A nickel here, a dime there. Sometimes a whole dollar.
Americans are watching their food bills creep upward as storms and drought have cut into the nation’s food supply.
Savvy consumers will be able to hold down the damage by taking advantage of sales and specials on the very items that have been increasing in price. Moreover, supermarkets say the increases are being offset by falling prices on other products.
A spot check by The Associated Press in several big U.S. cities found prices inching upward between late June and early August on bread, pasta and meat. These increases come on top of a surge over the past year.

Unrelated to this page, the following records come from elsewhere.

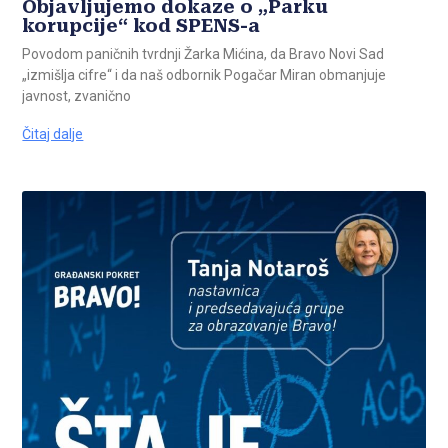
Objavljujemo dokaze o „Parku
korupcije“ kod SPENS-a
Povodom paničnih tvrdnji Žarka Mićina, da Bravo Novi Sad
„izmišlja cifre“ i da naš odbornik Pogačar Miran obmanjuje
javnost, zvanično
Čitaj dalje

But the survey also found stores putting meat, cereal and bread products on sale, cutting their profits on those items in the expectation of making up the discounts from regular-priced food and household items.
The government and many economists are warning that food prices will continue to rise into next year. The failure of the winter wheat crop in parts of the Midwest is expected to push prices for bread and pasta higher, according to some estimates by as much as 8 percent.
So far prices for bread seem to be ticking up by small amounts. A loaf of Wonder bread that cost $1.59 in two Columbus, Ohio, stores in late June now goes for $1.65. In Shaw’s in Portland, Maine, bread was up 10 cents to $1.39.
One of the biggest increases on bread was found in a Dallas Tom Thumb store, where a loaf of Wonder rose 20 cents to $1.49.
“It seems like everything you buy is too high,” said Ann Thoren, shopping at Aldi Foods, a grocery store in Des Moines, Iowa.
Meat and poultry prices also showed signs of rising, although supermarkets are continually putting a variety of cuts on sale, as they traditionally do. In Kansas City, Mo., Marsh’s SunFresh store charged $1.99 a pound for Tyson split chicken breasts, up 20 cents from late June.
In some stores, meat prices fluctuated sharply. The A&P; in Wallington, N.J., charged $3 a pound for London broil, later raised the price to $3.99, then put the meat on sale at $1.99 for one week.
In Des Moines, shopper Wanda Cowling noted that meat prices are high. “I just switch to the cheaper cuts.”
In some stores, prices were stable. Prices on meat, bread and pasta at a Super Fresh store in suburban Philadelphia did not change from late June to early August.
For the time being, a shopper’s total food bill may not rise that much because prices of other products are coming down, said Paul Bernish, a spokesman for Kroger Co., one of the country’s biggest supermarket operators.
Bernish noted that coffee prices, which shot higher last year because Brazil’s crop was reduced by about half, have come back down. And prices for paper goods such as bathroom tissue have fallen in step with lower wholesale prices.
Mike Rourke, a spokesman for A&P;, said food prices are only modestly higher. “What does hold it tight is competitive activity” among rival food retailers, he said.
Cereal makers, as expected, don’t seem to be passing their higher costs on to shoppers despite the rising cost of wheat. In recent months, the big cereal makers - Kellogg’s, Post, General Mills and Quaker Oats - all announced they were cutting prices to try to increase their market share.
In a Honolulu Safeway store, the price of a 12-ounce box of Trix cereal fell nearly 6 percent, from $5.49 to $5.19 over the past six weeks. At an A&P; in Wallington, N.J., popular cereals like Post and Kellogg’s raisin bran were usually on sale - one week a box of Kellogg’s that usually cost $3.99 was a dollar cheaper, going for $2.99.
Consumers are coping with the increases by adjusting their shopping lists.
“I always look at the ads before I go to to the store. I find out what is on sale and tune my menu to what’s on sale. If chicken is on sale, I’ll cook chicken,” said Celeste Nip, a shopper in Honolulu.
Other shoppers are resigned.
“It seems like everything you buy is too high,” said Thoren, the Des Moines shopper. “I usually go ahead and buy it anyway. I just shop around when prices get higher.”
Still, there is one casualty from her list: bacon.
“Pork has gone sky high. I just quit buying it,” Thoren said.
Some shoppers are considering options besides traditional supermarkets in hopes of saving money.
At a SunFresh store in Kansas City, Elena Velasquez said she was looking into joining a wholesale club with her sister and sister-in-law “to see if we can buy enough stuff at once to save.”
And restaurants and fast-food chains, which have taken away business from supermarkets in recent years as consumers became more time-strapped, may benefit too.
“I eat out more. It’s cheaper,” said Jan Davis, in Plano, Texas.